RECORDS FOR THIS EXERCISE Start Marker

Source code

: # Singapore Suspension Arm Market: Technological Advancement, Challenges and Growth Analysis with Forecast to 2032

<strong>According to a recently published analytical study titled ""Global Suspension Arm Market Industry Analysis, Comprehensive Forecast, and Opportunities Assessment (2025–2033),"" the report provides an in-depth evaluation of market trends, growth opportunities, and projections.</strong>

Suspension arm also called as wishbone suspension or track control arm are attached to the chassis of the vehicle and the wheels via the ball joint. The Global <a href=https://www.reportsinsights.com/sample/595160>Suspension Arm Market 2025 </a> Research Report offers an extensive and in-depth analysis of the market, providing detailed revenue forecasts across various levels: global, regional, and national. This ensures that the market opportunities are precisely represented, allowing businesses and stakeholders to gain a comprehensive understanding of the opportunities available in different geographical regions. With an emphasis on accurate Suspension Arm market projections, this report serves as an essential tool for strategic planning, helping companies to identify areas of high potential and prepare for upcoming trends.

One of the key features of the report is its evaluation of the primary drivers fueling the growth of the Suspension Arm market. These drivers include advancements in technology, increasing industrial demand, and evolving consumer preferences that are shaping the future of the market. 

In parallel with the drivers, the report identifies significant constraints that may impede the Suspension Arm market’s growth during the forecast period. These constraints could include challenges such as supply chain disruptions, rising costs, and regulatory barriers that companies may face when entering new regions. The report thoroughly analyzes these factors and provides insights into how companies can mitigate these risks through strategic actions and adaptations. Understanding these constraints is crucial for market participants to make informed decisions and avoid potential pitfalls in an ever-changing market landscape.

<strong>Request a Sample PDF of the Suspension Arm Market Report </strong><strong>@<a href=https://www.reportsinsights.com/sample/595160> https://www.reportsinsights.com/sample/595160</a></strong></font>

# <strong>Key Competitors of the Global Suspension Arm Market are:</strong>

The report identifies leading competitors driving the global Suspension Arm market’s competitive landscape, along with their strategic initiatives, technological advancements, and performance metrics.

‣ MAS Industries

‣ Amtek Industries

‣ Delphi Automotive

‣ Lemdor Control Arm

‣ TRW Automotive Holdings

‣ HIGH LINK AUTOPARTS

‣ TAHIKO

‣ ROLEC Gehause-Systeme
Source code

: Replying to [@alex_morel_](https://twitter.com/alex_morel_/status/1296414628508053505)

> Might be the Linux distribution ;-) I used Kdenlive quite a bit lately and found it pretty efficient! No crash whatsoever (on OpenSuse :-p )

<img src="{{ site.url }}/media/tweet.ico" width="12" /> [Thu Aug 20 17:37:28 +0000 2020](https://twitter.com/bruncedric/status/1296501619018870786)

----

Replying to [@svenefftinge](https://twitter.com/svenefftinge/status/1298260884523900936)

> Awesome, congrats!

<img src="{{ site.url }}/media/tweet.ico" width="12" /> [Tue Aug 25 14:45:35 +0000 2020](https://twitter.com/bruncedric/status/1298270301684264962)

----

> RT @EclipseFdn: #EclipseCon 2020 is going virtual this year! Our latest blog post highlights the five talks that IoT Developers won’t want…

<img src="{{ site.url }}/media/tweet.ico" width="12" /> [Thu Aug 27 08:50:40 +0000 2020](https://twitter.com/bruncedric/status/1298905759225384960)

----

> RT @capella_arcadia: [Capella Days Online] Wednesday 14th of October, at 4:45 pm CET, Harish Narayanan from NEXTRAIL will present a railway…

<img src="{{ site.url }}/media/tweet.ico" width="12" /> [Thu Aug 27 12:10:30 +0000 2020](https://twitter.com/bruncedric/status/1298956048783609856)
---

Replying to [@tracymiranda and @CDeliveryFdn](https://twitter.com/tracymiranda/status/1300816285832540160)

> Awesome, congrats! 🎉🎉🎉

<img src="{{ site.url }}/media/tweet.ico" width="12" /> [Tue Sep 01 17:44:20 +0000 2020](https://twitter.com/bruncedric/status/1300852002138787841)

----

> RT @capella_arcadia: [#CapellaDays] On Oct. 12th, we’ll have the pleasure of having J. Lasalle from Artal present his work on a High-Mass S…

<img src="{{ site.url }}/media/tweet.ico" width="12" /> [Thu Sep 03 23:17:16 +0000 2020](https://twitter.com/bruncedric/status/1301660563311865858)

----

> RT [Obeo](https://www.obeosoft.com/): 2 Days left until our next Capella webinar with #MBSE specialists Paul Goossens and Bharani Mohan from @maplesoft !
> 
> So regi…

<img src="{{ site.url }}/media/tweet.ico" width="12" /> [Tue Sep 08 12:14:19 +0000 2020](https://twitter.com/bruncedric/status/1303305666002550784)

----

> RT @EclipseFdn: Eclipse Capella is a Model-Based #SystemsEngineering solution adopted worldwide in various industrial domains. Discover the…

RECORDS FOR THIS EXERCISE End Marker

● **YOUR OBJECTIVE**: Lines with "Automotive": return each one from the data above.

● **RESPONSE FOR THIS EXERCISE**:
‣ Delphi Automotive
‣ TRW Automotive Holdings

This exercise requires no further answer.